= Tendo Nagenda =

American film executive, producer (born 1975)

Tendo Nagenda (born 1975) is an American film producer and former studio executive, described as "one of the most high-profile black film executives."

== Life and career ==
Tendo Nagenda was born in 1975, in Los Angeles to a Ugandan father and a Belizean mother. Nagenda graduated from Claremont McKenna College in 1997 with a double major in accounting and government. He worked at Deloitte for a year and a half before spending four months at the New York Film Academy.

Nagenda held positions at HBO, Good Universe, Warner Independent Pictures, and Plan B Entertainment before an eight-year stint at Disney.

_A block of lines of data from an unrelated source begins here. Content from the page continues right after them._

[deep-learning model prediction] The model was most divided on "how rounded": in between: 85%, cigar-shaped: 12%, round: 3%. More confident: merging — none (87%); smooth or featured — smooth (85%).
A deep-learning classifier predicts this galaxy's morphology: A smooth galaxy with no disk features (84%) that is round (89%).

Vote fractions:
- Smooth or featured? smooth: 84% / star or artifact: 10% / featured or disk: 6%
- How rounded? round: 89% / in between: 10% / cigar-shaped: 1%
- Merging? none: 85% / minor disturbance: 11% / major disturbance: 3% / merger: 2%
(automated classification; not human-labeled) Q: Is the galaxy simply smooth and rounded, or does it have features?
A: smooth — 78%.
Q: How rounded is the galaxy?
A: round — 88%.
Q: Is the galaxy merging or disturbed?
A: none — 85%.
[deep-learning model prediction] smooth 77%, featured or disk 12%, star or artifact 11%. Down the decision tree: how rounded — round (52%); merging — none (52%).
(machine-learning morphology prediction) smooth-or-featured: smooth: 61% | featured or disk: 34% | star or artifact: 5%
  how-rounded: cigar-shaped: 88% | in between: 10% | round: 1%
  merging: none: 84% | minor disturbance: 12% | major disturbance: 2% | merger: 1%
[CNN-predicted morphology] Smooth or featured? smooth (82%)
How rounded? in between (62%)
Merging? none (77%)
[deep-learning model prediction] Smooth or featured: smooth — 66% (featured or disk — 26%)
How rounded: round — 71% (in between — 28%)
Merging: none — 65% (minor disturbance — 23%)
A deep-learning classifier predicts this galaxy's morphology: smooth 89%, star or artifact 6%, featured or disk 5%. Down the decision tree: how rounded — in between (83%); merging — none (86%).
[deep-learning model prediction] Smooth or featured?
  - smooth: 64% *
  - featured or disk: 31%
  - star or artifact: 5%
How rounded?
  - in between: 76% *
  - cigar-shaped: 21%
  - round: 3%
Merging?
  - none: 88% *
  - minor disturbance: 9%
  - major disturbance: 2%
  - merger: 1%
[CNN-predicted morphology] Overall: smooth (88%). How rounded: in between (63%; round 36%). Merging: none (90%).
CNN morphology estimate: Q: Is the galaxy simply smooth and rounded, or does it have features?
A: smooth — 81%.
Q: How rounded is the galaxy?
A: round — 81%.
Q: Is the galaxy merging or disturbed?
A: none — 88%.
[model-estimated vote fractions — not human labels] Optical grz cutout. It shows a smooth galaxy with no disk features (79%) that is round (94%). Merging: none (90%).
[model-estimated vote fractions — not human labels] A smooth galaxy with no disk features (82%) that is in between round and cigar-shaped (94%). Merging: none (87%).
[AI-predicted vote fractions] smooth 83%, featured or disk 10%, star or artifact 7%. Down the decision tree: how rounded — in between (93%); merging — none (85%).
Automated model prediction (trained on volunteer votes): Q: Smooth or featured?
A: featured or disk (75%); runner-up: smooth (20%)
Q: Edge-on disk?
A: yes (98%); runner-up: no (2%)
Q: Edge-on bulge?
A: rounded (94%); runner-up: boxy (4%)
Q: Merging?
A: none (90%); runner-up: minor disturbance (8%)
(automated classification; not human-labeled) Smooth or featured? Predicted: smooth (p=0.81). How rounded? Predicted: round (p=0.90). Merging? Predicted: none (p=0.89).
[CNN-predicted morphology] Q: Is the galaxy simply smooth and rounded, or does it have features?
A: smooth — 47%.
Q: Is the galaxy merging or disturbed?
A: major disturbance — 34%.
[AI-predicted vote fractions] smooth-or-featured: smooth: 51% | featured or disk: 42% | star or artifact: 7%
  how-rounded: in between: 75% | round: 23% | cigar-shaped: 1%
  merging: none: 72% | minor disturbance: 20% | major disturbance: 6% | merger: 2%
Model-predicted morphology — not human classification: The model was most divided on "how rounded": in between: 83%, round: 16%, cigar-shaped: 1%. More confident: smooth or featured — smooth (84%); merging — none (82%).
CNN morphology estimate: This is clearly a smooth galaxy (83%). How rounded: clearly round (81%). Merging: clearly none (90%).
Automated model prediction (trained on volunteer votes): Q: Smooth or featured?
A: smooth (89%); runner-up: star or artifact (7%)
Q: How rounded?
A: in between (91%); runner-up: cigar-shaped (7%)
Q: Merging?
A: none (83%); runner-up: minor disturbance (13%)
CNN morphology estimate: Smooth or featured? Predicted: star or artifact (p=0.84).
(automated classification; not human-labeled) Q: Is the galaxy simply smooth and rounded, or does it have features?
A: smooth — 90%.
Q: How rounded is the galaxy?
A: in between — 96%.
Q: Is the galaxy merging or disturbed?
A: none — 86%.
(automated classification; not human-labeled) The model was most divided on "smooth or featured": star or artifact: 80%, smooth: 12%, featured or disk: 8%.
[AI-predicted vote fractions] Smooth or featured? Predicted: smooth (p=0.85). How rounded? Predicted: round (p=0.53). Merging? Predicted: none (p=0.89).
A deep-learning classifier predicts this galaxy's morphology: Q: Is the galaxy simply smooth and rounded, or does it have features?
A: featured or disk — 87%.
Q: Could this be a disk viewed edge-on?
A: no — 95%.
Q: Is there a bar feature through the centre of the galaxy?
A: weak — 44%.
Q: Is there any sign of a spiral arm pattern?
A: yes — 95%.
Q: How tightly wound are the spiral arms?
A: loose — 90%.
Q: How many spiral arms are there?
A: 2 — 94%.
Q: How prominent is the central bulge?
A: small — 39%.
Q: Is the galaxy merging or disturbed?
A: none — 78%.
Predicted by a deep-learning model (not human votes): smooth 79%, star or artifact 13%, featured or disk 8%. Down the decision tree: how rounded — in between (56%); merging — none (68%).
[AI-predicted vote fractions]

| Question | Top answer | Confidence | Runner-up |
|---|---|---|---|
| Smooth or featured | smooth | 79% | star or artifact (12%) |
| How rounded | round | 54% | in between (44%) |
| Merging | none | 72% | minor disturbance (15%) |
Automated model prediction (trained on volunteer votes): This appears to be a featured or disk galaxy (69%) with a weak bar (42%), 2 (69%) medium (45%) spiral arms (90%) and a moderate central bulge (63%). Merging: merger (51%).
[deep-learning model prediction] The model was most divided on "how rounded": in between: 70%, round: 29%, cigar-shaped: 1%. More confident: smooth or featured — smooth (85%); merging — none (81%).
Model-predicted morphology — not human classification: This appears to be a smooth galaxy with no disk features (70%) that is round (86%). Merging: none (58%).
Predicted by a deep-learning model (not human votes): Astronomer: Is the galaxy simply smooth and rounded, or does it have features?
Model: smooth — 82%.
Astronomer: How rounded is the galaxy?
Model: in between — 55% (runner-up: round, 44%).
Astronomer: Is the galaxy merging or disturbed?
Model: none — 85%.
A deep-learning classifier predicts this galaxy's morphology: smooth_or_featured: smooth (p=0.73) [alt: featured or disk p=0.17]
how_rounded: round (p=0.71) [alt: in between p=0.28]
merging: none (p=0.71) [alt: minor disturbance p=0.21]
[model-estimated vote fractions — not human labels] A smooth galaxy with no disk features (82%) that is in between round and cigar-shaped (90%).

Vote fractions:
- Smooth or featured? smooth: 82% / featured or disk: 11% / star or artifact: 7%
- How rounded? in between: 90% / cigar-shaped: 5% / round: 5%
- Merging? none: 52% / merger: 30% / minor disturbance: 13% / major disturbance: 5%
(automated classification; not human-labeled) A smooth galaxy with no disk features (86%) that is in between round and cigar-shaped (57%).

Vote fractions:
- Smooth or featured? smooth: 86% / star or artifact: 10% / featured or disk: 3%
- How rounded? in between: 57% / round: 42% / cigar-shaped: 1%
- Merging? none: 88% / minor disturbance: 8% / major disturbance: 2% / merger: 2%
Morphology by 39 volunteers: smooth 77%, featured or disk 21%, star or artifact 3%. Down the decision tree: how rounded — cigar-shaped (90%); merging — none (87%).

At Disney, he became executive vice president of production and oversaw the production of Queen of Katwe, Cinderella, Beauty and the Beast, A Wrinkle in Time, Dumbo, and Mulan.

In 2018, Nagenda was hired by Netflix to serve as Vice President of Original Films as part of Netflix’s move towards self-produced as well as diverse content. During this time he oversaw Da 5 Bloods, Ma Rainey’s Black Bottom, Hillbilly Elegy, The Harder They Fall, The Gray Man, and Glass Onion: A Knives Out Mystery. His unit handled roughly twenty films of budgets of around $25 million.

He was associated with the work of Ava DuVernay, David Oyelowo, and Ryan Coogler throughout his tenure at both Disney and Netflix.